Hartshorne exercise I.3.20, is the point required to be normal?

Question

Problem I.3.20 in Hartshorne: Show that if $Y$ is a variety such that $\dim Y \ge 2$ and $Y$ is normal at a point $P$, then any regular function on $Y-P$ extends to a regular function on $Y$

It seems like most solutions use a result from commutative algebra that depends on $\mathcal{O}_P$ being integrally closed. For example Hartshorne Problem I.3.20, or Regular functions extension to normal points of varieties

I believe I have a solution that does not depend on $\mathcal{O}_P$ being integrally closed, but would like to make sure I am not making a mistake.

edit: this is not true

Let $M$ be a set of maximal ideals in an integral domain $A$. Let $S = \{ f \in A \mid f \notin m, \forall m \in M\}$ be a multiplicative set.

We have $A_S = \bigcap\limits_{m \in M} A_m $

The proof of this is a modified version of what is found here:

An integral domain $A$ is exactly the intersection of the localisations of $A$ at each maximal ideal, and Localization at an element is intersection of localizations at primes not containing the element

We can use this fact and basically copy the proof of I.3.2 from Hartshorne but apply it to quasi-affine varieties. Suppose $X$ is a quasi-affine variety open in $\bar{X}$. We have a natural map $A(\bar{X}) \rightarrow \mathcal{O}(X)$, the kernel is just $0$ since $\bar{X}$ is irreducible. Let $S = \{ f \in A(\bar{X}) \mid f \notin m_q, \forall q \in X\}$, we also have an injective map $A(\bar{X})_S \rightarrow \mathcal{O}(X)$ since if $h \in S$, $h(q) \neq 0 \space \forall q \in X$, so $g/h$ is in $\mathcal{O}(X)$ for all $g$. We can also construct an isomorphism $K(\bar{X}) \rightarrow K(X)$ by intersecting open sets with $X$ and use I.3.2 to show an isomorphism $\operatorname{Quot}(A(\bar{X})) \rightarrow K(X)$.

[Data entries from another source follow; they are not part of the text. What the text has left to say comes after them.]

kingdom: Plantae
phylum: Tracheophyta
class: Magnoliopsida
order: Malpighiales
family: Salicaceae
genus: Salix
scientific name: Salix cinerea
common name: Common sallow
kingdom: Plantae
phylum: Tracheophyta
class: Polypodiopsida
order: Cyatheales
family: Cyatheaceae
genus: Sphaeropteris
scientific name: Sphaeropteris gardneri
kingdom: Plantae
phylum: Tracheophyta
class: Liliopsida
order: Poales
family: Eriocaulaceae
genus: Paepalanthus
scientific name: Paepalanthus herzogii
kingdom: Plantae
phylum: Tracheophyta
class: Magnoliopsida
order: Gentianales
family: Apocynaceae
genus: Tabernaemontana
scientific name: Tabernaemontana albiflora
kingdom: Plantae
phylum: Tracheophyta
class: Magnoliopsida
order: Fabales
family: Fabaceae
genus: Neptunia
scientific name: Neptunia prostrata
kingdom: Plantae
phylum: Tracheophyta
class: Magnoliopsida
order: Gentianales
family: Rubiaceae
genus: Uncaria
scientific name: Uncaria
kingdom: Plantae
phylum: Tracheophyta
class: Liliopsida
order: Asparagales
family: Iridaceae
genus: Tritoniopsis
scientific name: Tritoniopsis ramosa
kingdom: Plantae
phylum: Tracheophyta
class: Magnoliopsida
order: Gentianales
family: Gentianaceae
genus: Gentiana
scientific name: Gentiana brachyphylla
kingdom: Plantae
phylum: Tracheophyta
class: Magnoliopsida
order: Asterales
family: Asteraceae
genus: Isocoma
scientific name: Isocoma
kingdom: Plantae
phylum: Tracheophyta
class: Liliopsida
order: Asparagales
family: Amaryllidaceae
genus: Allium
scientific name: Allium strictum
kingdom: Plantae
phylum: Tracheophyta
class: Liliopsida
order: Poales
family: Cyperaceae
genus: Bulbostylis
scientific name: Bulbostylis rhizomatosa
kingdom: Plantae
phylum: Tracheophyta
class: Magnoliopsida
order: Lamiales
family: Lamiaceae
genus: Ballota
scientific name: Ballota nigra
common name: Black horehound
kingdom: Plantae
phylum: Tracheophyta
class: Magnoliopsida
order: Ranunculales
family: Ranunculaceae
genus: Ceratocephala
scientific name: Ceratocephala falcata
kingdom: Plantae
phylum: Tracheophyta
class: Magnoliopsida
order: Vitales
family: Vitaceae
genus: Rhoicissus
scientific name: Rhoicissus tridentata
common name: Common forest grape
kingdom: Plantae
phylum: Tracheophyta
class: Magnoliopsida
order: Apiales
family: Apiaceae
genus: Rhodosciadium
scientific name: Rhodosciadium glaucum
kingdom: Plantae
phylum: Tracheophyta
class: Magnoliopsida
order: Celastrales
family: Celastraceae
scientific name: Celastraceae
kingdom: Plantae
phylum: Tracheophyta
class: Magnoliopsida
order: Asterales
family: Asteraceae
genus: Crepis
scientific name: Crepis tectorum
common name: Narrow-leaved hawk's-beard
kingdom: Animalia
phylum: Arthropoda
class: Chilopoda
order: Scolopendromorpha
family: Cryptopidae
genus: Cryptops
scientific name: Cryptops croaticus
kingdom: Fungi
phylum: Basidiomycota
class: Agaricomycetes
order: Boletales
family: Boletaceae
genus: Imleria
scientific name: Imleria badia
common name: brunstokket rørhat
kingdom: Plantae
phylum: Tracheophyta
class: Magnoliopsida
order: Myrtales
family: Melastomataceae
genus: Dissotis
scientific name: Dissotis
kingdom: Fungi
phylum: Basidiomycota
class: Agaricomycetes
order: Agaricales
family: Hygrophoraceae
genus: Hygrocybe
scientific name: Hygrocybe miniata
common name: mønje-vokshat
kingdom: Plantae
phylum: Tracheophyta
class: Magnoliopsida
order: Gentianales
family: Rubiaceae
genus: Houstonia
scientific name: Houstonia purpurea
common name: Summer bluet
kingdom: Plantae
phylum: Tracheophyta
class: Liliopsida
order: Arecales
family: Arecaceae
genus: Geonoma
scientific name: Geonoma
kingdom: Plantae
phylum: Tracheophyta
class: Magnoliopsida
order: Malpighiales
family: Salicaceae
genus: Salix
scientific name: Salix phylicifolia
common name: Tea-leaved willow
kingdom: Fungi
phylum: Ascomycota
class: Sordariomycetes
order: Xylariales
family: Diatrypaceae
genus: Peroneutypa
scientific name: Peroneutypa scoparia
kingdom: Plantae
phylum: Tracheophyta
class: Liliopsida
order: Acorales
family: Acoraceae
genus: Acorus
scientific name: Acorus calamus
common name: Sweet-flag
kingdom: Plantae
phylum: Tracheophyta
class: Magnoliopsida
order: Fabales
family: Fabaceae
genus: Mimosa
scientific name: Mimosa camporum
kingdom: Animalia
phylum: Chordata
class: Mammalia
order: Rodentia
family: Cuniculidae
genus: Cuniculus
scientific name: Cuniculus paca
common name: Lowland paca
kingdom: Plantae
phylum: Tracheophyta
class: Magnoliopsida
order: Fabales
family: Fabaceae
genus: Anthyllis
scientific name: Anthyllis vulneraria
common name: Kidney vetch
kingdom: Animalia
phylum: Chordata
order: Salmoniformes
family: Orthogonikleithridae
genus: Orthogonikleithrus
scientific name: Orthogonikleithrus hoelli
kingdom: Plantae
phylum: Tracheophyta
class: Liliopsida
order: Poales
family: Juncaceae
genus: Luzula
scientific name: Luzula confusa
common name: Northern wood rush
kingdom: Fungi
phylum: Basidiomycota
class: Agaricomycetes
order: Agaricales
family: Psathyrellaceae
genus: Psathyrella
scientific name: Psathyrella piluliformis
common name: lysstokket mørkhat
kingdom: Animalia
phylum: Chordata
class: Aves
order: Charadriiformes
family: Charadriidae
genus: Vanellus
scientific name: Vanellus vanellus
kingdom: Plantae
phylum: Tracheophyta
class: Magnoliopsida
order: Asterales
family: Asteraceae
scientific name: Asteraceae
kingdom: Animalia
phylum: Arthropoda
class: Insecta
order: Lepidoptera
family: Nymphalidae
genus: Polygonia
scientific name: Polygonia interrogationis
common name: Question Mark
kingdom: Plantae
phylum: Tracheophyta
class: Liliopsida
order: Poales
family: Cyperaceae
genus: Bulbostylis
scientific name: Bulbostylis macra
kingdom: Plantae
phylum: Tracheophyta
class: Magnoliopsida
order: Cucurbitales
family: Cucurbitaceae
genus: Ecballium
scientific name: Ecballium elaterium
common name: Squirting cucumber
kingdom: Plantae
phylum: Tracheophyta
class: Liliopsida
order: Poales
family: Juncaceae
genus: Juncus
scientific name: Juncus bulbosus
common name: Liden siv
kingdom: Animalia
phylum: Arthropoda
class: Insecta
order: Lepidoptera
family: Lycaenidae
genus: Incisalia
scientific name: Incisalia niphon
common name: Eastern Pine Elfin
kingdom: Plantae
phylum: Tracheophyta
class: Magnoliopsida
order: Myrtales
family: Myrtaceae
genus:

We know $\mathcal{O}(X) \subseteq \bigcap\limits_{q \in X} \mathcal{O}_{q,X}$ and we have isomorphisms $\bigcap\limits_{q \in X} \mathcal{O}_{q,X} \rightarrow \bigcap\limits_{q \in X} A_{m_q} \rightarrow A(\bar{X})_S$. So we have $A(\bar{X})_S \cong \mathcal{O}(X)$.

Now we show that the set $S$ doesn't change when we remove a point from $X$. If $\dim(\bar{X}) \ge 2$, by exercise I.1.8 we have every irreducible component of $\bar{X} \cap Z(f)$ has dimension $\ge 1$ if $\bar{X} \cap Z(f) \neq \emptyset$. If $X \cap Z(f) = \{p\}$ for a single point $p$, we have $\bar{X} \cap Z(f) = ((\bar{X} \backslash X) \cap Z(f)) \cup \{p\}$ so we have an irreducible component with dimension 0. So if $X \cap Z(f)$ has one point, it has more than one point. So if $f \in m_p$ then $f \in m_q$ for some $q \in X \backslash \{p\}$. So if $f \notin m_q, \forall q \in X\backslash \{p\}$ then $f \notin m_q, \forall q \in X$

So the map $\mathcal{O}(X) \rightarrow \mathcal{O}(X\backslash\{p\})$ induced by the inclusion must be surjective, and we have that there must be an extension of the regular function in the exercise. For the projective case we reduce to the affine cover.

So is this proof accurate? My thought is that regular functions on quasi-affine varieties should just be of the form $g/h$ where h could be zero only on $\bar{X}\backslash X$. Is there a counterexample when $\mathcal{O}_P$ is not integrally closed? I'm not sure why Hartshorne put that requirement in.

edit: The commutative algebra assumption I was using is just not true, so everything that follows doesn't work.

Answer 1

The point must be normal. Here is a counterexample: let $X$ be $\Bbb A^1$ with $(0,0)$ glued to $(1,1)$. The coordinate algebra $k[X]$ of $X$ is the subalgebra of $k[x,y]$ generated by $$\{x(x-1),x(y-1),y(x-1),y(y-1),x^2(x-1),x^2(y-1),y^2(x-1),y^2(y-1)\}$$ (ref), which is not integrally closed as $x\in k(X)$ is a solution of $T^2-T-x(x-1)$ but not in the coordinate algebra $k[X]$. Since $X$ without the glued point is isomorphic to $\Bbb A^2\setminus\{(0,0),(1,1)\}$, a normal variety, we must have that this glued point is the non-normal point. This same rational function $x$ is regular on the complement of the glued point, but does not extend to the whole variety $X$, since it would have to take the values $0$ and $1$ at the glued point.